Claude se inclinó hacia delante, con los ojos brillantes a la tenue luz de la lámpara.
- La leyenda dice que los Guardianes eran humanos. Pero no normales. Podían someter a los lobos a su voluntad. Imagínate -hizo una pausa, su voz se hizo más tranquila- estar frente a un hombre lobo que está empeñado en destrozarte... y con una mirada, hacer que caiga de rodillas.
Enarqué una ceja.
- Conveniente habilidad. ¿Y qué fue de ellos?
Claude suspiró, recostándose en su silla.
- La Academia les había pertenecido una vez. Eran fuertes. Demasiado fuertes. Pero la fuerza siempre trae miedo. Los hombres lobo les temían. Y en algún momento se rebelaron. Traicionaron a los Guardianes y -dejó de hablar, como si buscara las palabras adecuadas- casi los aniquilaron a todos.
Lo observé atentamente, tratando de ver si bromeaba o hablaba en serio. No había ironía en su voz.
- ¿Por qué les temían? - pregunté, más para mantener la conversación.
Claude se inclinó hacia delante, con el rostro casi oculto en las sombras.
- Porque eran más peligrosos que cualquier lobo. Hombres con una voluntad capaz de destruir incluso a una bestia.
Mis dedos se tensaron involuntariamente sobre el libro. Algo en sus palabras resonó en mí, como un eco que no podía explicar. Me obligué a sonreír.
- ¿Y tú te lo crees?
- ¿Verdad que sí? - Respondió con una pregunta.
- Creo que los cuentos de hadas son sólo cuentos de hadas -murmuré, desviando la mirada-. - Una forma cómoda de explicar lo que da miedo.
Claude no contestó. Se limitó a mirarme con una extraña tristeza, como si supiera algo que yo ignoraba.
- Si los cuentos de hadas no fueran verdad, no seguirían siendo temidos -dijo al fin-. - Pero tienes razón. Quizá sólo sean leyendas.
Cerré el libro y me levanté de la mesa.
- Gracias por la visita al mundo de los mitos, Claude. Ha sido... informativo.
Sonrió, pero aún había algo inquietante en su mirada.
- Ten cuidado, Scarlet. A algunas leyendas no les gusta que las molesten.
Sus palabras sonaron como una advertencia, pero no reaccioné ante ellas. Me di la vuelta y caminé hacia la salida, sintiendo un escalofrío deslizarse por mi espalda.
«Hombres con la voluntad de destruir incluso a una bestia», repetí mentalmente.
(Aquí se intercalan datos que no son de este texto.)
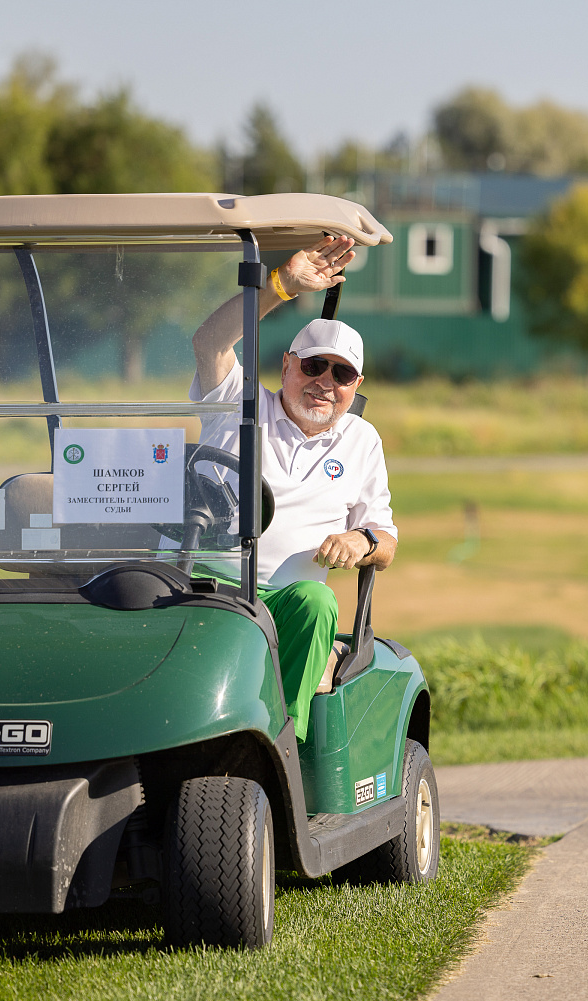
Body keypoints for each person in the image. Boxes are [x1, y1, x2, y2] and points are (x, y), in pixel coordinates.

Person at [190, 235, 397, 742]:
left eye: (342, 373)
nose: (325, 381)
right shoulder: (238, 400)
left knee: (318, 602)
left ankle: (281, 747)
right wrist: (280, 285)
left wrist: (361, 541)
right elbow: (209, 342)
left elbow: (385, 539)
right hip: (207, 584)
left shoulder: (362, 440)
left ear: (356, 384)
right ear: (286, 364)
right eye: (313, 365)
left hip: (287, 603)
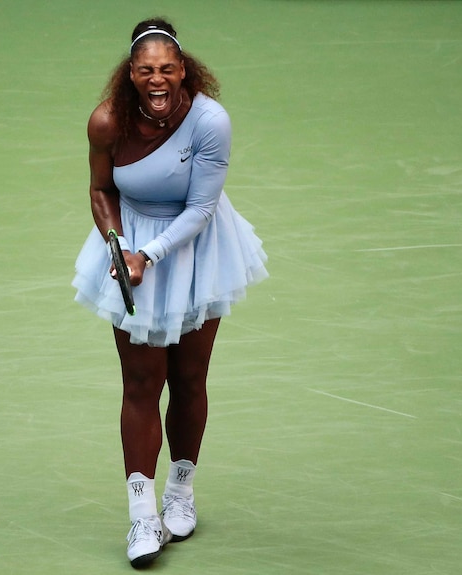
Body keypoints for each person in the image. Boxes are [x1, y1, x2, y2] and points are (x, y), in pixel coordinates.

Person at [71, 17, 268, 568]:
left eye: (166, 70)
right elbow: (100, 188)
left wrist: (147, 256)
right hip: (130, 242)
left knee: (187, 378)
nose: (156, 81)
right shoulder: (107, 121)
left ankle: (181, 491)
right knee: (140, 382)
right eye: (145, 71)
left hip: (196, 247)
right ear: (130, 75)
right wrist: (115, 242)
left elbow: (202, 209)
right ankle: (141, 516)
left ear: (184, 71)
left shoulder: (210, 121)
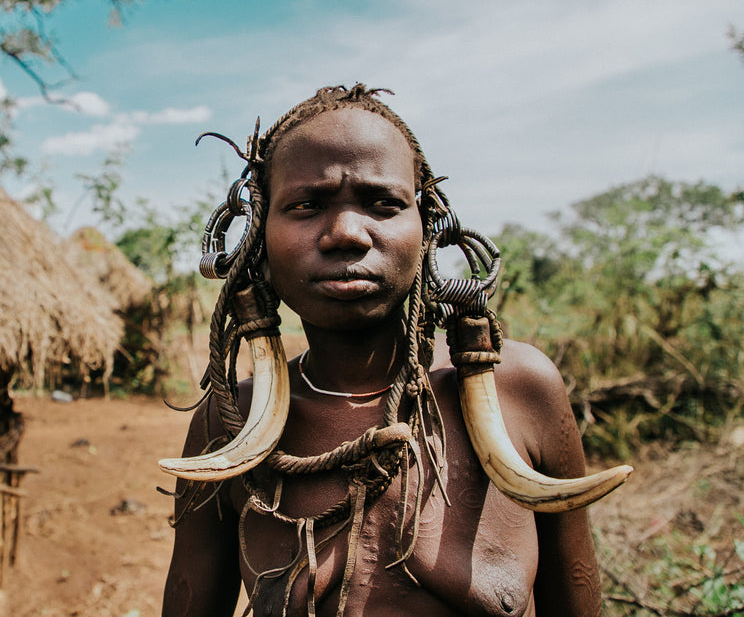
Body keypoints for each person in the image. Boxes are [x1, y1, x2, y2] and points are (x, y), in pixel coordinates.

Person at [161, 85, 608, 616]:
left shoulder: (522, 388)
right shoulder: (229, 423)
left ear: (427, 229)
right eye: (305, 205)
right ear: (255, 239)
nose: (347, 233)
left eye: (382, 203)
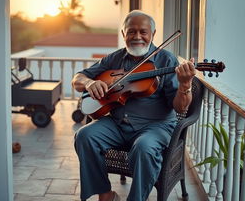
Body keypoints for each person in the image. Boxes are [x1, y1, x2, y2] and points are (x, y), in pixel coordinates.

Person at [72, 10, 196, 201]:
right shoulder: (114, 59)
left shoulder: (167, 61)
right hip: (117, 124)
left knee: (144, 148)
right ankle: (106, 195)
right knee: (84, 135)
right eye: (131, 32)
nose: (137, 37)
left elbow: (180, 108)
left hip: (156, 126)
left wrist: (185, 85)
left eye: (143, 32)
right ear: (123, 34)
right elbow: (77, 78)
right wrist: (89, 83)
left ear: (153, 34)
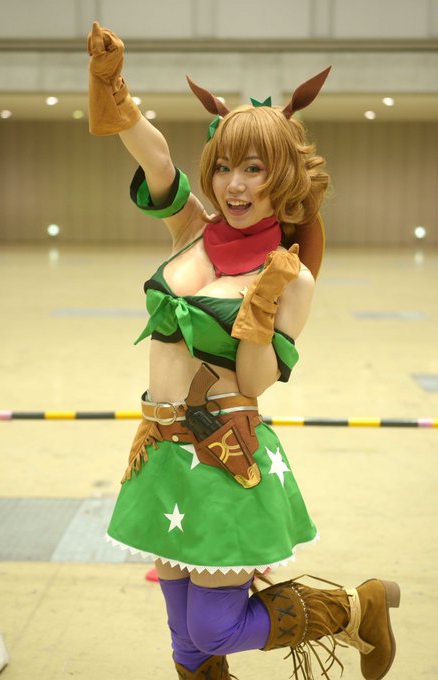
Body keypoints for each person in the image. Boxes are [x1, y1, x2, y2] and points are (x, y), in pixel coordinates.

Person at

Por alguna razón, sentí que este era un cuento que escucharía muchas veces.
***
El entrenamiento de combate siempre olía a sudor, a sangre y a la siempre presente expectativa de algo malo. Incluso las paredes de esta sala, salpicadas de arañazos y marcas de dientes, parecían absorber el dolor y el miedo de otras personas. Aquí no había amigos ni aliados. Sólo aquellos que querían pisotearte primero.